Володя вышел из уборной. Сенька, нагруженный тяжелым узлом, показал ему кулак. Семейство выкатилось из квартиры. Последним, шатаясь, вышел мужичок.
Отец подтолкнул Володю:
– Домой.
– Можно мне к себе?
– Куда?
– В свою комнату.
Отец нахмурился:
– Туда не войти. Завтра мама наймет кого-нибудь, чтобы вымыли.

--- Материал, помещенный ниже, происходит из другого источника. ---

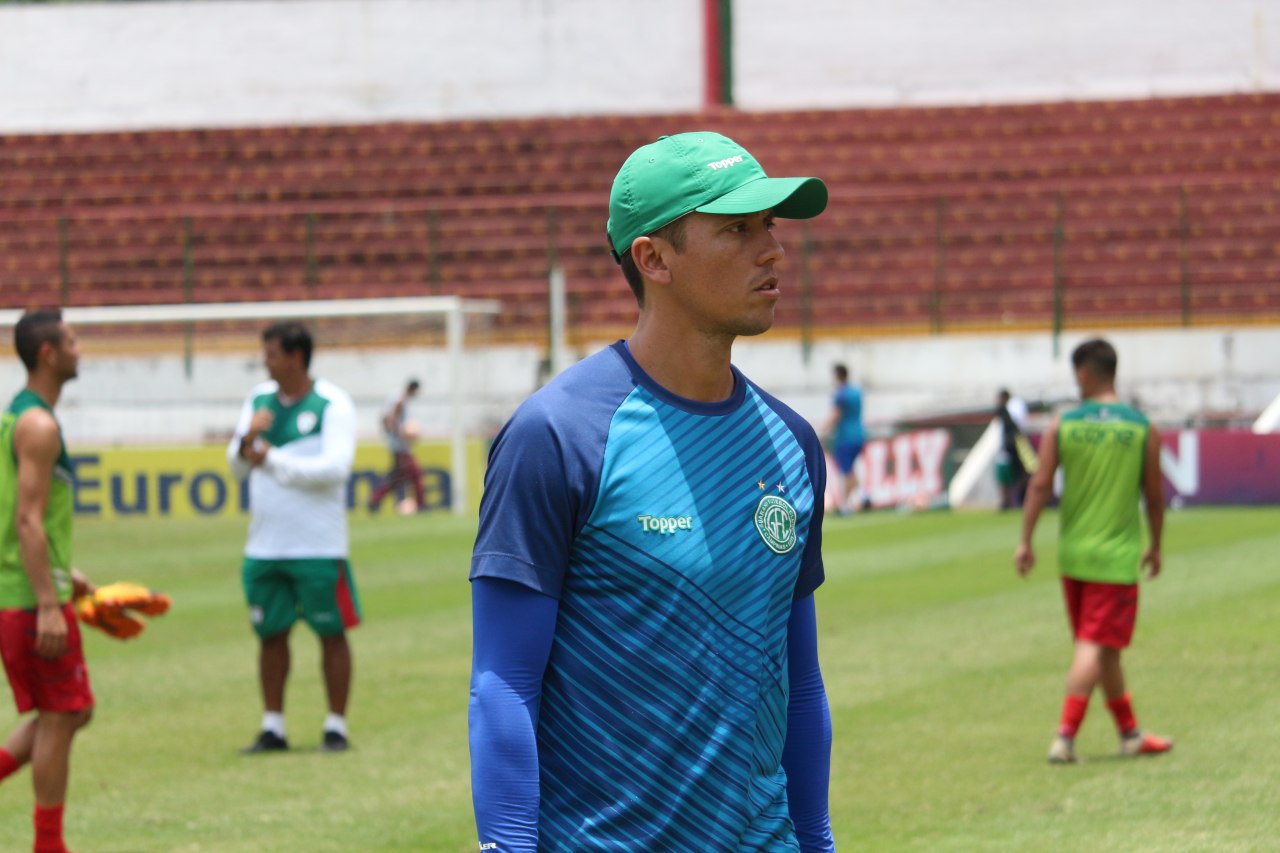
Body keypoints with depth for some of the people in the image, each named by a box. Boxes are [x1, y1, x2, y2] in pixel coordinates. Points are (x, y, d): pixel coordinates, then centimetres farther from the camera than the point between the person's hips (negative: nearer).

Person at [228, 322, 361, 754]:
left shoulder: (332, 403, -8)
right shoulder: (259, 398, 10)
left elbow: (336, 467, -19)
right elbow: (237, 466, 12)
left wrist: (272, 459, -16)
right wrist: (247, 439, -10)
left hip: (318, 546, -5)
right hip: (264, 546, 5)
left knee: (332, 633, 0)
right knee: (271, 634, 7)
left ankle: (336, 726, 8)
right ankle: (273, 727, 14)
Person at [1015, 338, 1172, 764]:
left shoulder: (1063, 426, -2)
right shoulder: (1143, 429, -4)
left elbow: (1040, 486, -5)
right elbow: (1154, 496, 1)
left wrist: (1026, 541, 1)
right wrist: (1155, 547, 14)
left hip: (1073, 553, 3)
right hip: (1118, 554, -3)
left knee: (1103, 647, 15)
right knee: (1095, 647, -4)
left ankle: (1130, 733, 26)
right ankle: (1065, 737, -14)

– А ваш мальчик сам вымыть не может? – снова ехидно спросил Зальцман, – старшая девочка ему поможет. Да и жена ваша.
– Мои дети и моя жена будут убирать за этими скотами? – удивился Альберг.
– Это не скоты, товарищ Альберг! – возвысил голос Зальцман, – это обычные, рабочие люди!
– Зайдите в комнату моего сына, – вздохнул Альберг, – и посмотрите, во что они ее превратили, эти ваши обычные, рабочие люди. Не лгите себе, гражданин Зальцман – обычные, рабочие люди никогда не стали бы жить в таком свинарнике. А те, кого, слава богу, удалось выселить – просто скоты. Пойдем, Володя.
Ночью Володя проснулся от тихих голосов. Мама с отцом переговаривались по поводу комнаты:
– Тебе нужен кабинет, Яков. Я не могу каждую минуту дергать Анюту, чтобы она не шумела.